It’s New Year’s Resolution time! And with around 38% of people making weight & health-related resolutions each new year, you are not alone. In fact, by reading this article you are already starting out on the right foot:

People who explicitly make resolutions are 10 times more likely to attain their goals than people who don’t explicitly make resolutions.

One of the keys to achieving your resolutions is to stay accountable. For example, Stanford University found that simply receiving a check-in phone call that asked about your progress every two weeks increased the amount of exercise participants did by 78% on average.

Imagine if you knew someone was going to call and check in on your workouts. Would you want to pick up the phone with nothing to report?


(noun) Subject to the obligation to report, explain, or justify something. Responsible, answerable, bound.

You may noticed that accountability works because it involves placing a certain amount of pressure on yourself. Sometimes we stay accountable because there are unavoidable consequences built-in:

  • If you don’t exercise more like your doctor recommended, your high blood pressure might worsen.

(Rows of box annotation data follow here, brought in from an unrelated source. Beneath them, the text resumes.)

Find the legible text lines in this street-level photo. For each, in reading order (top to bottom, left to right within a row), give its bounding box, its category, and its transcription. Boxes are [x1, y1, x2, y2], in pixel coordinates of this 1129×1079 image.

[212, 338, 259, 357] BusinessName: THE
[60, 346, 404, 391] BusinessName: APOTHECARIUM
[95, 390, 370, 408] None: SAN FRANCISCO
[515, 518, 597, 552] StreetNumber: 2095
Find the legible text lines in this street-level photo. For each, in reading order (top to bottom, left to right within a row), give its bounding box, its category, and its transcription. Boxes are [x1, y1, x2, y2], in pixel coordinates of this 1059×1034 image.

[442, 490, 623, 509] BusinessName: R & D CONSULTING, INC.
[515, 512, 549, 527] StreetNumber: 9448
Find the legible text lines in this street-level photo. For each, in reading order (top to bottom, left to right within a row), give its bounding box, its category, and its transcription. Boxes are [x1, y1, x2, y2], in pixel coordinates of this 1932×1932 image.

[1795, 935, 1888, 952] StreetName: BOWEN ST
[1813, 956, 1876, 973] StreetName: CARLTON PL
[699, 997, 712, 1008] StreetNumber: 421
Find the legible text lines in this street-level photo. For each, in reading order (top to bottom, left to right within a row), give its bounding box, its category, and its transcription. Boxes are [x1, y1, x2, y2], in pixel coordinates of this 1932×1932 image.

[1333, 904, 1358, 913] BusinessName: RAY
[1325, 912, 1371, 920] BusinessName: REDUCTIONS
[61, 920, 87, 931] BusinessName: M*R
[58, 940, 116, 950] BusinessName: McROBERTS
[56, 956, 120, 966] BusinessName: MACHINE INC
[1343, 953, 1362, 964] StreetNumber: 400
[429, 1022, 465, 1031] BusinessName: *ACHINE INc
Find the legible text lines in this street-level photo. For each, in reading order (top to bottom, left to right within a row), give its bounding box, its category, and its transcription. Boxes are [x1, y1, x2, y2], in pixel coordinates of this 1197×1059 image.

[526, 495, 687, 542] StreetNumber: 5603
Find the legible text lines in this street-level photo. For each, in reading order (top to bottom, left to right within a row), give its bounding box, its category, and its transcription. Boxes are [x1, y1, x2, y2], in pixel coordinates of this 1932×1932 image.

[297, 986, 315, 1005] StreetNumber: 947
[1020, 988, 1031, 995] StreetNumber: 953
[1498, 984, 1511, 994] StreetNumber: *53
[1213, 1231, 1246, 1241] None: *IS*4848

But sometimes we can only stay accountable by creating these consequences for our own good:

  • If you don’t join Jenny on a run like you promised, then you will be letting her (and yourself) down.

Staying accountable isn’t all avoiding negative consequences though. Positive reinforcement is a great method for staying accountable as well. Once again, positive reinforcement can be naturally built-in:

  • When you begin working out more often, it’s common to experience improved mood, sleep, and focus within a few days.

Or you can up the ante and create extra positive reinforcement for yourself:

  • Give cash to a trusted person and “earn” it back by working out.

The point is no matter how you choose to motivate yourself, and then stay accountable when that motivation is inevitably tested by the chaos that is life, it’s important to have a system in place.

Here are some other ways you can create more accountability for yourself in your daily life:

1. Create daily check-in questions for yourself:

  • What did I say I would do today? This week? This month?
  • What have I done from this list?
  • Who have I acknowledged this to?
  • What are the consequences of not getting done what I said I would get done?
  • What are my next steps?

2. Sign up for a “reach” event, like a 5k run, 6 months out and commit to getting ready for it.

3. Put money on the line: Give cash to a trusted person and “earn” it back by working out.

4. Share your goals on social media: The more people know your fitness goals, the more accountable you have to be.

5. Get yourself a workout buddy: Those who go to the gym together have a 6.3% dropout rate, compared to couples who workout separately and experience a 43% dropout rate.

Finally, get excited! The start of each new year is a great time to set goals big & small, long & short-term. Start planning for your success by creating daily or weekly check-ins, and staying accountable every step of the way.